Barred owls were recently classified as an invasive species in western North America as part of the US Fish and Wildlife Service Barred Owl Management Strategy. The Alaska Landbird Conservation Plan recommends that Barred owls should be monitored for changing distribution and abundance, as well as effects on small owls. This project aims to gather existing data and use mechanistic spatiotemporal statistical models to forecast changes in distribution and abundance of barred owls in Alaska to learn about their invasion ecology at northern latitudes and inform a monitoring strategy.
Mule deer
Mule deer, along with white-tailed deer and elk, have been spreading north from their core range in the southern half of North America for decades. Mule deer have been well established in the southern Yukon since the late 1900s and occasionally reported in Interior Alaska since the 1970s. This range expansion has likely been driven by changes in environmental conditions, both human-caused and natural.
Mule deer can carry a number of pathogens and parasites. Chronic wasting disease (CWD) is an infectious disease that is fatal to cervids and is spreading in North America, and winter tick is a skin parasite that can cause hair loss and mortality, particularly in moose. While these conditions have yet to be detected in Alaska, mule deer are a common carrier of both and are thus a likely vector to introduce them to ungulates in Alaska.
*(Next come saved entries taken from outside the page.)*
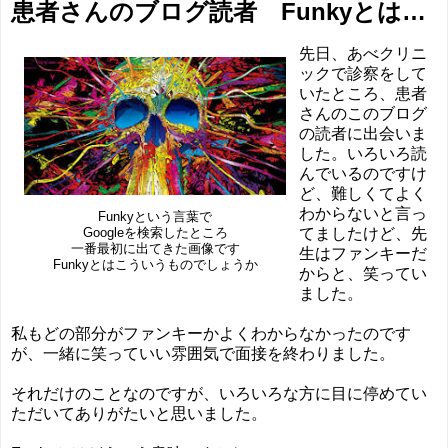
患者さんのブログ読者 Funkyとは…
先日、あべクリニ
ックで診察をして
いたところ、患者
さんのこのブログ
の読者に出会いま
した。いろいろ読
んでいるのですけ
ど、難しくてよく
わからないと言っ
Funkyという言葉で
てましたけど、先
Googleを検索したところ
一番最初に出てきた画像です
生はファンキーだ
Funkyとはこういうものでしょうか
からと、笑ってい
ました。
私もどの部分がファンキーかよくわからなかったのです
が、一緒に笑っていい雰囲気で面接を終わりました。
それだけのことなのですが、いろいろな方に目に停めてい
ただいてありがたいと思いました。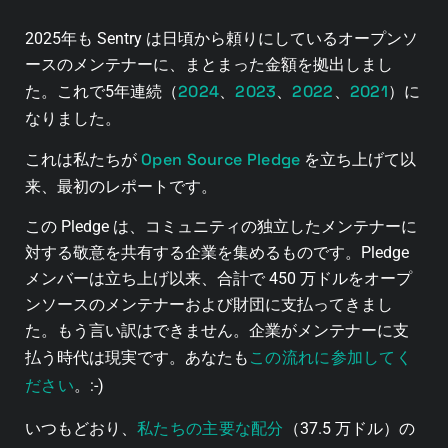
2025年も Sentry は日頃から頼りにしているオープンソ
ースのメンテナーに、まとまった金額を拠出しまし
2024
2023
2022
2021
た。これで5年連続（
、
、
、
）に
なりました。
Open Source Pledge
これは私たちが
を立ち上げて以
来、最初のレポートです。
この Pledge は、コミュニティの独立したメンテナーに
対する敬意を共有する企業を集めるものです。Pledge
メンバーは立ち上げ以来、合計で 450 万ドルをオープ
ンソースのメンテナーおよび財団に支払ってきまし
た。もう言い訳はできません。企業がメンテナーに支
この流れに参加してく
払う時代は現実です。あなたも
ださい
。:-)
私たちの主要な配分
いつもどおり、
（37.5 万ドル）の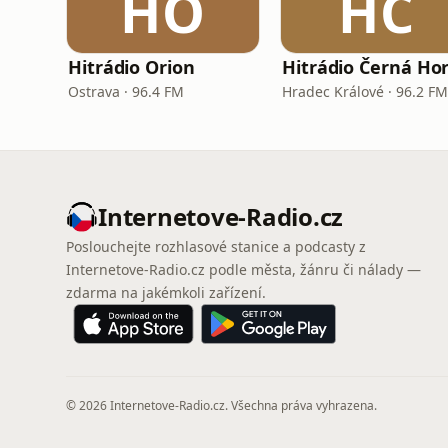
HO
HČ
Hitrádio Orion
Hitrádio Černá Ho
Ostrava · 96.4 FM
Hradec Králové · 96.2 FM
Internetove-Radio.cz
Poslouchejte rozhlasové stanice a podcasty z
Internetove-Radio.cz podle města, žánru či nálady —
zdarma na jakémkoli zařízení.
© 2026 Internetove-Radio.cz. Všechna práva vyhrazena.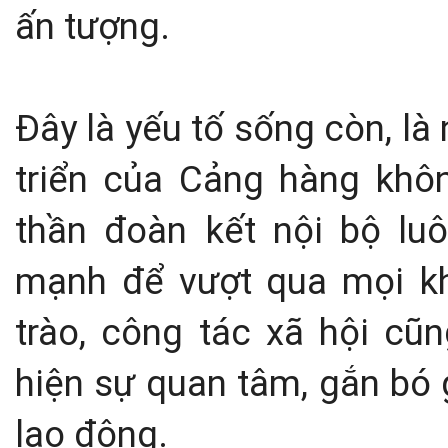
ấn tượng.
Đây là yếu tố sống còn, l
triển của Cảng
hàng khôn
thần đoàn kết nội bộ lu
mạnh để vượt qua mọi k
trào, công tác xã hội cũn
hiện sự quan tâm, gắn bó 
lao động.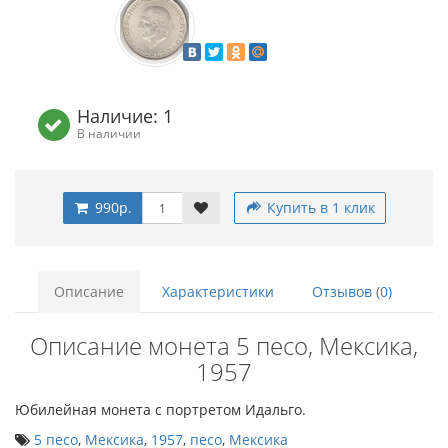
Наличие: 1
В наличии
990р.
Купить в 1 клик
Описание
Характеристики
Отзывов (0)
Описание монета 5 песо, Мексика,
1957
Юбилейная монета с портретом Идальго.
5 песо
,
Мексика
,
1957
,
песо
,
Мексика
In contrast to ungulate management in the conterminous US, where management is primarily concerned with recreational opportunities, ungulates are managed for both recreation and subsistence in Alaska. So, CWD and winter tick will present unique management challenges to ensure food security for communities and Tribes in remote parts of the state.
This project aims to use existing data on mule deer populations in the Yukon and observations in Alaska paired with mechanistic spatiotemporal statistical models to forecast the spread of mule deer into Alaska. Primary goals include estimating the timing of population establishment in Alaska and identifying likely zones of contact between colonizing mule deer and resident ungulates, such as moose and caribou. Subsequent goals include forecasting the spread of CWD and winter tick within the expanding mule deer population and optimizing a monitoring strategy in Alaska.